* [SUPPLIED TEXT]:

[BEGIN]

But what exactly is Quest Pro? What new features and improvements will it have compared with the current Oculus Quest 2? No specific details are certain yet, but here’s what we know so far:
Quest Pro Is A Thing, But Not Launching This Year
The first indication of “Quest Pro” came in a February Instagram ask-me-anything (AMA) session hosted by VP Facebook Reality Labs Andrew Bosworth.
One questioner asked Bosworth: “Why can’t Oculus make a 600$ headset and put the best specs like Quest Pro 3 etc plz.”
He replied “Quest Pro, huh… Interesting…” and winked at the camera.
By April, Bosworth’s stance on “Quest Pro” became more solid. In a public conversation with “Consulting CTO” John Carmack, Bosworth remarked:
“People are also asking about the Quest 3, which doesn’t exist yet, and everyone who is listening to us who is a reporter there isn’t a Quest 3, there’s only a Quest 2, but I did hint at an AMA earlier this year about Quest Pro because we do have a lot of things in development where we want to introduce new functionality to the headset along the kinds that people theorize that we would want to introduce, and that’s a little ways off still.It’s still not gonna happen this year.
For those who are curious, Quest 2 is going to be in the market for a while – for a long while, and it’s gonna be, you know, I think the best bet for the most accessible way to get into VR and have a great experience.“
This month, Reddit user Reggy04found references to “Quest Pro” in the public Oculus firmware. But as of April, Quest Pro was “a little ways off” and not happening this year. Perhaps Quest Pro could come in 2022? We don’t know, and there’s a lot going on that could affect the plans of a company trying to ship a hardware product with new sensors inside.

[END]

* [SUPPLIED ENTRIES]:
[BEGIN]

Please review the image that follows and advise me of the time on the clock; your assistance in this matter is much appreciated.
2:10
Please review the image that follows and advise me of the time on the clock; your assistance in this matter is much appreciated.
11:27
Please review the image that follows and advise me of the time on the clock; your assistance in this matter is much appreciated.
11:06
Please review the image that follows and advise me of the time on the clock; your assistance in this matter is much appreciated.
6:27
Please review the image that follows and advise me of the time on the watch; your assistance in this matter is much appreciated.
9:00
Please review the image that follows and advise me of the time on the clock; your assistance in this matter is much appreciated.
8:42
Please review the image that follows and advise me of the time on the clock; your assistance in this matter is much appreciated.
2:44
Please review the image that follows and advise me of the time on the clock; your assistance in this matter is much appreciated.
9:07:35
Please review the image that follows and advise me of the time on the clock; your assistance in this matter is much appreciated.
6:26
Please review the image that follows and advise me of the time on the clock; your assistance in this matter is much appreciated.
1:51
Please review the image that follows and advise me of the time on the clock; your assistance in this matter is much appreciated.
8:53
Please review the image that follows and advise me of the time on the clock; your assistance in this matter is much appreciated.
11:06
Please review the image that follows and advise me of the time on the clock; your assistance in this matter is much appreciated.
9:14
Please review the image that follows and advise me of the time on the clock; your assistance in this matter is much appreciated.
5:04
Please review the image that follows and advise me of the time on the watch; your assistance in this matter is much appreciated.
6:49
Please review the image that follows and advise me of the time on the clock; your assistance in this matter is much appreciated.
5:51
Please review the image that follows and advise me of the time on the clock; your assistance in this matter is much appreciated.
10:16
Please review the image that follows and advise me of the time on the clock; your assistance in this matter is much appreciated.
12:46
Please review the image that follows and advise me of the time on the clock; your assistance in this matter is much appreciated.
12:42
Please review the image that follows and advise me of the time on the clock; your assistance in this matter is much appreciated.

[END]

* [WRITTEN INSTRUCTION A]:
Answer from the text about Quest Pro:
(i) In what month and on what platform did the first hint of "Quest Pro" appear?
(ii) With whom did Bosworth hold a public conversation in April?
(iii) Which headset did Bosworth say will be on the market for a long while?
* [WRITTEN INSTRUCTION B]: Print the part of the Quest Pro text starting at "One questioner asked" and ending at "at the camera.".
* [WRITTEN INSTRUCTION C]: Proceed with the Quest Pro article, picking up after its last sentence.
The records play no part in this work.

* [TASK RESPONSE A]:
(i) February, in an Instagram ask-me-anything session.
(ii) John Carmack.
(iii) Quest 2.

* [TASK RESPONSE B]:
One questioner asked Bosworth: “Why can’t Oculus make a 600$ headset and put the best specs like Quest Pro 3 etc plz.”
He replied “Quest Pro, huh… Interesting…” and winked at the camera.

* [TASK RESPONSE C]:
Quest Pro Might Have Face & Eye Tracking
Bosworth’s answer mentioned a desire to “introduce new functionality”. In March, Facebook CEO Mark Zuckerberg described face & eye tracking as his most wanted feature for future Oculus headsets:
“One of the things I’m really excited about for future versions is getting eye tracking and face tracking in, because if you’re really excited about social presence you want to make sure the device has all the sensors to really kind of animate realistic avatars so you can communicate well.“
“On the VR side, I think the biggest things that we’re very focused on now are: how do you pack more sensors, to create a better social experience, into the device? To run each sensor requires more CPU power and that generates more heat and creates all these different issues.
In June, YouTuber Basti564 found references to eye & face tracking services in the public Oculus Quest firmware. This month, Reddit user Reggy04found references to eye & face tracking calibration steps. While this doesn’t confirm Quest Pro will have these features, it seems to be a strong hint, given Zuckerberg’s comments.
Eye tracking and face tracking could make multiplayer & social apps more realistic. Eye tracking also has other uses, such as improving VR throwing mechanics through the app understanding what you’re aiming at.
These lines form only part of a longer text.